Which lines in the listing below contain the string "height"? Extract each of them in full, treating uppercase and lowercase letters as different.

Dataset excerpts:

^^^^

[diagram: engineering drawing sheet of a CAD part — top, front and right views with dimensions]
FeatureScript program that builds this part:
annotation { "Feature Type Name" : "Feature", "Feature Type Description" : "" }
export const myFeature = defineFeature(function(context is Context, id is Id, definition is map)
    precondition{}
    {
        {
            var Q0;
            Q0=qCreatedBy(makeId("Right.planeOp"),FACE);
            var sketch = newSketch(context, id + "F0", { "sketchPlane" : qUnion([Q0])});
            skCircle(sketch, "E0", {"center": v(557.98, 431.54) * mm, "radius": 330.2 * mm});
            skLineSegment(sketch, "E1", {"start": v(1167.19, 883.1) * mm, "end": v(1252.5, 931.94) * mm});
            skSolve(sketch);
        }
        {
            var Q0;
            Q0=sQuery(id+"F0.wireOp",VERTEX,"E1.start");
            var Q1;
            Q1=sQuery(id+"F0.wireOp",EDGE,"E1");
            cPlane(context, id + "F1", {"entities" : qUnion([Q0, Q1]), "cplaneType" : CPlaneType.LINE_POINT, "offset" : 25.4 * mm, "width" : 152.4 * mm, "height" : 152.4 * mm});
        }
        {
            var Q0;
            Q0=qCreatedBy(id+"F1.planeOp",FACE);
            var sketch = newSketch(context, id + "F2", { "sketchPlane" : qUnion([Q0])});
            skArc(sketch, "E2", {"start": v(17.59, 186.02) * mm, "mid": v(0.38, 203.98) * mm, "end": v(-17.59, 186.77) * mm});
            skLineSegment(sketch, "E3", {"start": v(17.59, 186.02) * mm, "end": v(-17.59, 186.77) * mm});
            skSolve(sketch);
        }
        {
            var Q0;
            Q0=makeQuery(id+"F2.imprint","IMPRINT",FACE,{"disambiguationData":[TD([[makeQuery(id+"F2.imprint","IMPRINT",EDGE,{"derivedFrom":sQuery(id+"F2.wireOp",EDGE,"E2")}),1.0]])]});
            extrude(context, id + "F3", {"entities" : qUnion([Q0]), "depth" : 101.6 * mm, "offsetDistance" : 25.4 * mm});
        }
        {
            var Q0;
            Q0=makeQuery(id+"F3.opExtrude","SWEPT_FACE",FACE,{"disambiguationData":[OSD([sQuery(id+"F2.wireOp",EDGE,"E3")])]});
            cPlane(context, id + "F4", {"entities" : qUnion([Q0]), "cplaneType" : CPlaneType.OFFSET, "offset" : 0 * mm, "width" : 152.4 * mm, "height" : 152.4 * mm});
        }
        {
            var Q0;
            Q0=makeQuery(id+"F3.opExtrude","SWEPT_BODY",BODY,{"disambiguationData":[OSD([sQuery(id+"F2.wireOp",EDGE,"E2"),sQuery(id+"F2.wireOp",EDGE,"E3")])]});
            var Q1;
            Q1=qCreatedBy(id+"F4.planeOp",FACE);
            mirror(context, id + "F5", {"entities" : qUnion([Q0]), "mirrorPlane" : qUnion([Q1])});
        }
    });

^^^^

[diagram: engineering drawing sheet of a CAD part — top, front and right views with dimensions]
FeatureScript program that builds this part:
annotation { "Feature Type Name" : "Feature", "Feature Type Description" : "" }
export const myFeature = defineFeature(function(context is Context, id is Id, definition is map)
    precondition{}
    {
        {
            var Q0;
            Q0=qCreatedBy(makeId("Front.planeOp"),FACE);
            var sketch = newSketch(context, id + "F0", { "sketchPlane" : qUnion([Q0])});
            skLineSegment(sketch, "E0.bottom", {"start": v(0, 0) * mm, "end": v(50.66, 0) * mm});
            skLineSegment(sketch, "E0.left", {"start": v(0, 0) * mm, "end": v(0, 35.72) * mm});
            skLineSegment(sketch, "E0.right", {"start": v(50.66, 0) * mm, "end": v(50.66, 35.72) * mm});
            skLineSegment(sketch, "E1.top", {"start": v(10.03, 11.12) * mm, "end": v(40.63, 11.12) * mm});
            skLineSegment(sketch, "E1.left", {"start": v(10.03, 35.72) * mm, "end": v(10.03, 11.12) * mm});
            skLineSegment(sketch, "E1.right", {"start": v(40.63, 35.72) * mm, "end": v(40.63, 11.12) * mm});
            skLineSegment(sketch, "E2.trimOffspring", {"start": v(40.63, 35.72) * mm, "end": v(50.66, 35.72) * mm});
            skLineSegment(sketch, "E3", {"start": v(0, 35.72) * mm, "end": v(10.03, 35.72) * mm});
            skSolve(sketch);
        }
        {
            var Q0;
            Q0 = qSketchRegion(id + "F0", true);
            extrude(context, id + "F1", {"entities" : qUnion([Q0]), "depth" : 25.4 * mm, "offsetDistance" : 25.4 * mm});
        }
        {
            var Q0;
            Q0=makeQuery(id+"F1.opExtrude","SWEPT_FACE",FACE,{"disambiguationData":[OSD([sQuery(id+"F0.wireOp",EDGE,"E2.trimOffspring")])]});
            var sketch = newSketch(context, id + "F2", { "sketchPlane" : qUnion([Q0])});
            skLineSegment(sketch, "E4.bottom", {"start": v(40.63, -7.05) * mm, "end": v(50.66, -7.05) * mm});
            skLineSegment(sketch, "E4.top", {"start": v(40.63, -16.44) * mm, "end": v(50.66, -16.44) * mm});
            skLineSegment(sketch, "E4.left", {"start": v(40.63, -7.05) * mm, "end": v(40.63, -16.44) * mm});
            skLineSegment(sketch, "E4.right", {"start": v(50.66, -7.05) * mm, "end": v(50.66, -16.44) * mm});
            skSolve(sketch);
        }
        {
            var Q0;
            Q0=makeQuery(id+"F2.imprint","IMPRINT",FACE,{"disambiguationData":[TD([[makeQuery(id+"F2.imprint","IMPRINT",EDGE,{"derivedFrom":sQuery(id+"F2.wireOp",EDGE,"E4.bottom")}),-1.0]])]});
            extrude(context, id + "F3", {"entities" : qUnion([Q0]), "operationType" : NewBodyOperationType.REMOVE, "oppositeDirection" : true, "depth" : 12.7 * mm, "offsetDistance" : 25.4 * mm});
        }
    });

^^^^

_IN RESPONSE_:
            cPlane(context, id + "F1", {"entities" : qUnion([Q0, Q1]), "cplaneType" : CPlaneType.LINE_POINT, "offset" : 25.4 * mm, "width" : 152.4 * mm, "height" : 152.4 * mm});
            cPlane(context, id + "F4", {"entities" : qUnion([Q0]), "cplaneType" : CPlaneType.OFFSET, "offset" : 0 * mm, "width" : 152.4 * mm, "height" : 152.4 * mm});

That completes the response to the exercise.